Roam has commissioned a new production facility that will allow for expanded production and have an annual capacity of 50,000 motorcycles while staying a carbon-neutral assembly.
The plant, more than 10,000 square meters in size, is part of the company’s effort to scale up commercial mass production of the Roam Air as well as improve efficiency. This new location will enable Roam’s engineers and technicians to increase capacity throughout the assembly process and improve overall safety and quality.
The new premises will also combine the production, distribution, and storage operations under one roof, creating a technology hub and reducing the company’s overall carbon footprint. Currently, Roam has more than 150 highly skilled employees, within design, engineering and production to ensure that the electric motorcycles retain quality and affordability while building local capacity.

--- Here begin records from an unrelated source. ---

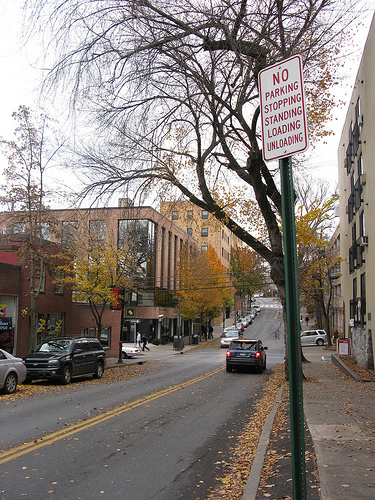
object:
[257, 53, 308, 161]
sign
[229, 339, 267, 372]
car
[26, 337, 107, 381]
car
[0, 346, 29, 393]
car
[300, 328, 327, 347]
car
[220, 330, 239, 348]
car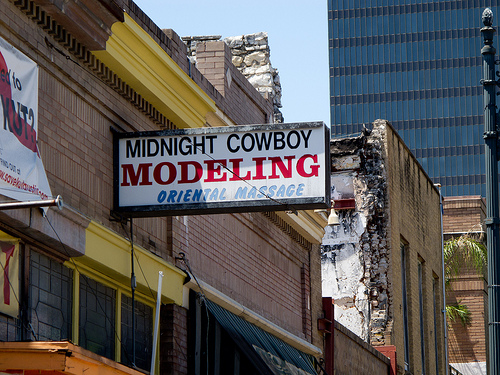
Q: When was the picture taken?
A: Daytime.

The company’s growth is expected to continue in 2023 as the company continues to expand in East Africa to meet demand.
Roam’s new production facility operations are being led by Brett Mangel, Chief Operations Officer, who formerly worked at Tesla, where he was part of the team successfully scaling high-quality production for electric vehicles.

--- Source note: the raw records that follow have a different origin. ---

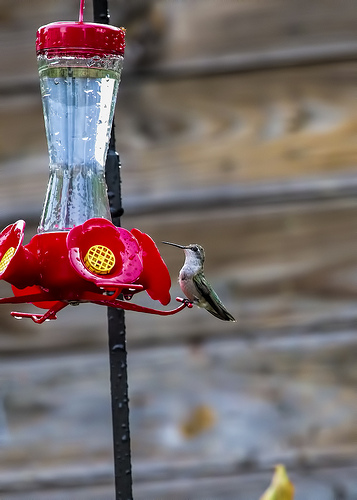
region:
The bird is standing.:
[165, 236, 240, 323]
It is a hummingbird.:
[153, 222, 240, 338]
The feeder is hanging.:
[29, 8, 179, 328]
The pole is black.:
[110, 314, 162, 458]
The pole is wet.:
[83, 334, 152, 495]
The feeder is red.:
[51, 235, 150, 277]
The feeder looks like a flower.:
[70, 216, 143, 311]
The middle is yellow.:
[88, 237, 122, 281]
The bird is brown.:
[158, 217, 246, 333]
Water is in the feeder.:
[32, 50, 117, 225]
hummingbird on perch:
[161, 230, 253, 329]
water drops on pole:
[106, 335, 137, 440]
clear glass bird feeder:
[37, 56, 127, 181]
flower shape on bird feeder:
[65, 217, 144, 291]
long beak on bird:
[155, 235, 188, 256]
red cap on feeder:
[40, 9, 137, 59]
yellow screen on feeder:
[82, 242, 119, 276]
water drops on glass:
[51, 68, 74, 93]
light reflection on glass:
[91, 73, 117, 165]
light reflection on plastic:
[11, 213, 27, 239]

“Moving ahead with this new production facility represents a significant step forward in bringing sustainable mobility solutions to Kenya,” said Brett Mangel. “With some of the brightest talent, key partners, and access to a good infrastructure and logistics network, Roam is confident that this new location is a step in the right direction.”
“I am very proud of the team for the work they’re doing during this phase of expansion. It’s exciting to envision the improvements in production efficiency we will achieve and the new jobs that will be created as we continue to grow,” explains Japheth Ruttoh, Head of Production at Roam.